# looking for small hunting products company for my store



## wolfslayer (Feb 10, 2010)

My name Is josh from Illinois, I'm a bridge carpenter by trade which means I get slow in the winter and I finally have time to hunt, trap, ice fish and run my hounds. I went to Gander Mountain to gear up this year and I couldn't believe how expensive things have gotten and I wondered how could anyone in this economy afford to go hunting and fishing. So I took the money id saved through the year and started a new and used hunting, fishing, and camping store in roscoe il where a working man can come in and buy a st. Croix rod or a leupold scope without breaking the bank.

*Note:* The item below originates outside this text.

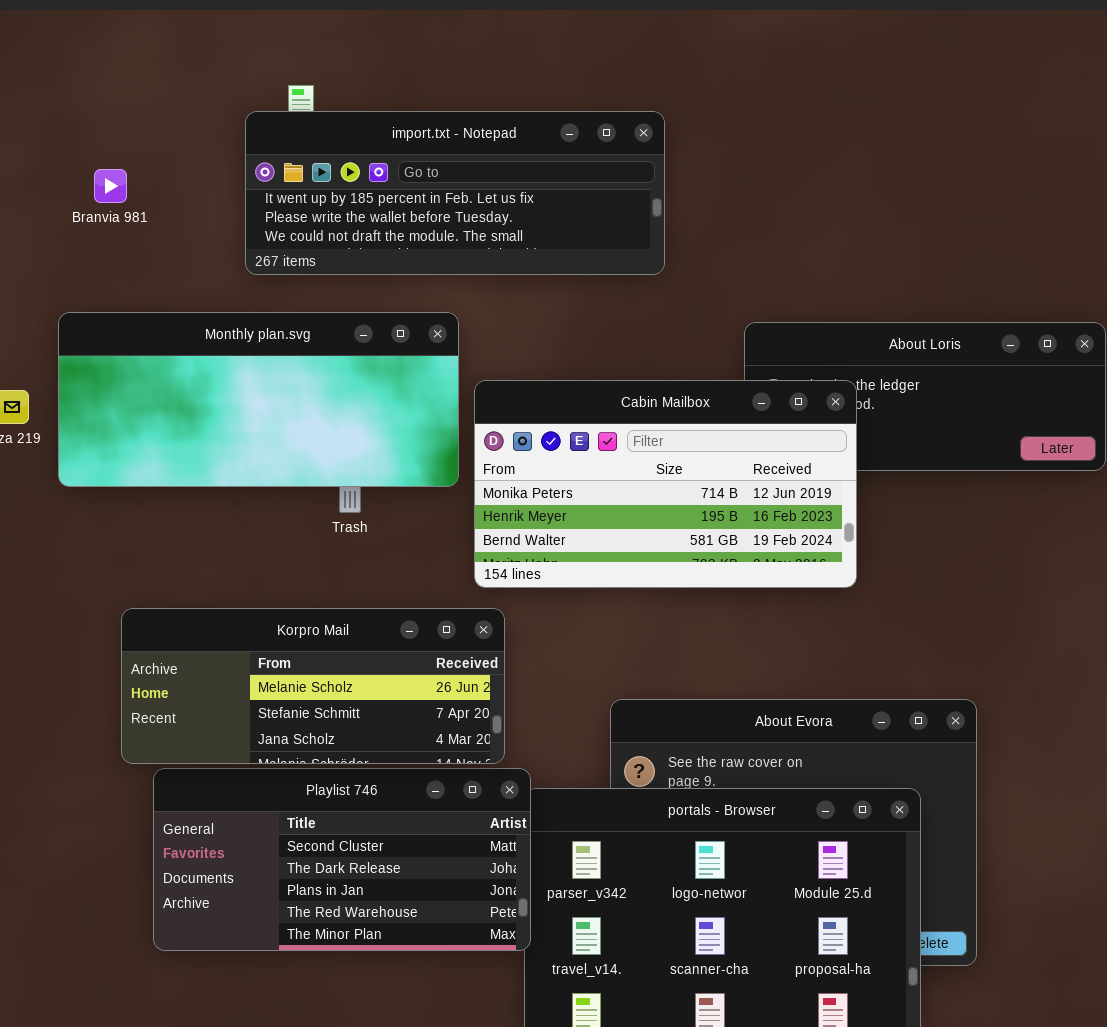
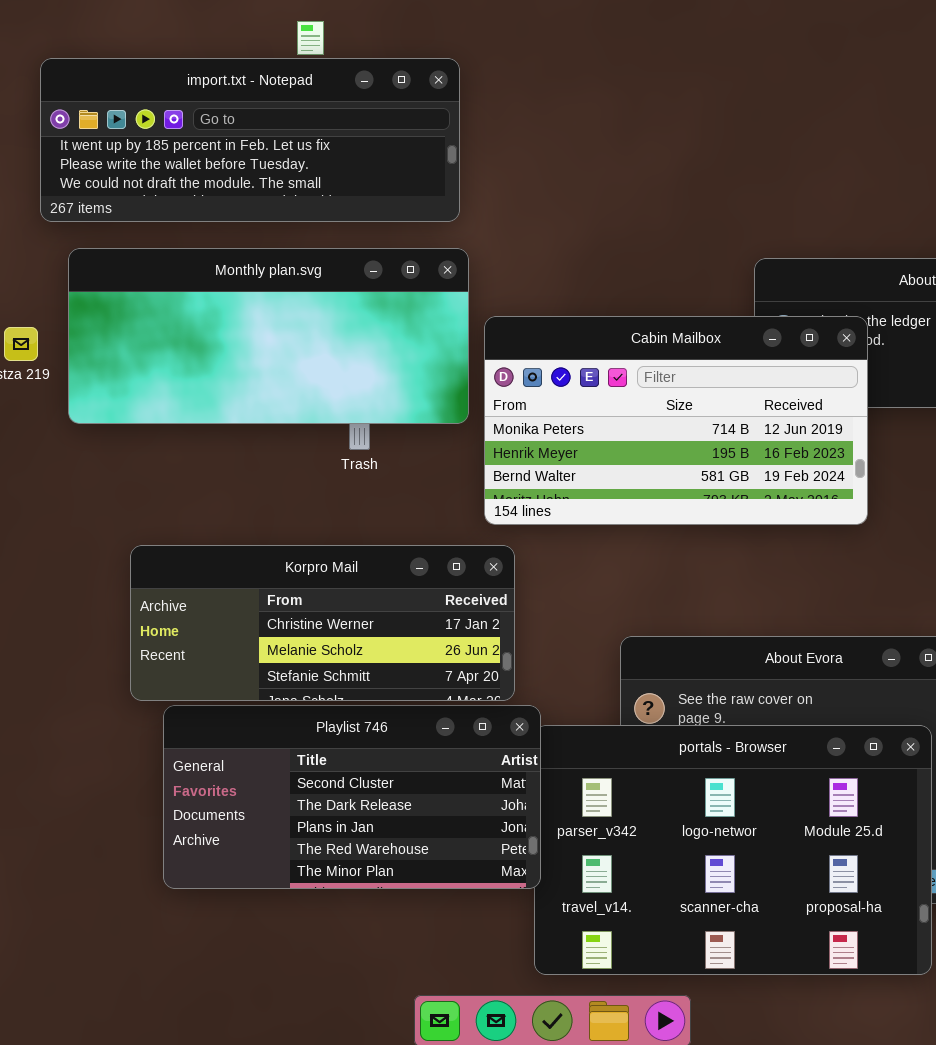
import.txt - Notepad: [245,111,665,275] -> [40,58,460,222], moved
Korpro Mail: [121,608,505,764] -> [130,545,515,701], scrolled up 1 row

I invested all the hunting and fishing gear that my dad, brother, and I have accumulated through the years and it's a fair amount. Now I'm looking for consignments and small companies out there making hunting and fishing products that I could sell in my store. Im set to open march 1st and I'd appreciate any advice or input, thanks guys


----------



## KurtR (May 3, 2008)

got any deals on a leupy mark 8 that wont break the bank


----------



## wolfslayer (Feb 10, 2010)

No mark 8s yet, only vx2 and vx3s. Ill let you know if one makes it in


----------



## meelosh (Feb 11, 2012)

Check out the "Slope Shot" if you can find it online. Kind of a cool little device.


----------



## Dick Monson (Aug 12, 2002)

There is a machine shop in Leher ND that makes an ice auger extension that you can use with a Jiffy or a Strikemaster. They can be hard to get and he might be looking for distributors.

Buchholz Machine Tool
5260 Highway 13
Leher, ND 58460


----------



## xdeano (Jan 14, 2005)

How about the new vendor on nodakoutdoors, rrr gunrest.

Www.rrrgunrest.com

Theyre kind of a neat little rest. Something to look at. Good luck on your endevors.

Xdeano


----------



## Bynoce (Apr 2, 2014)

more news about your store.supporting......


----------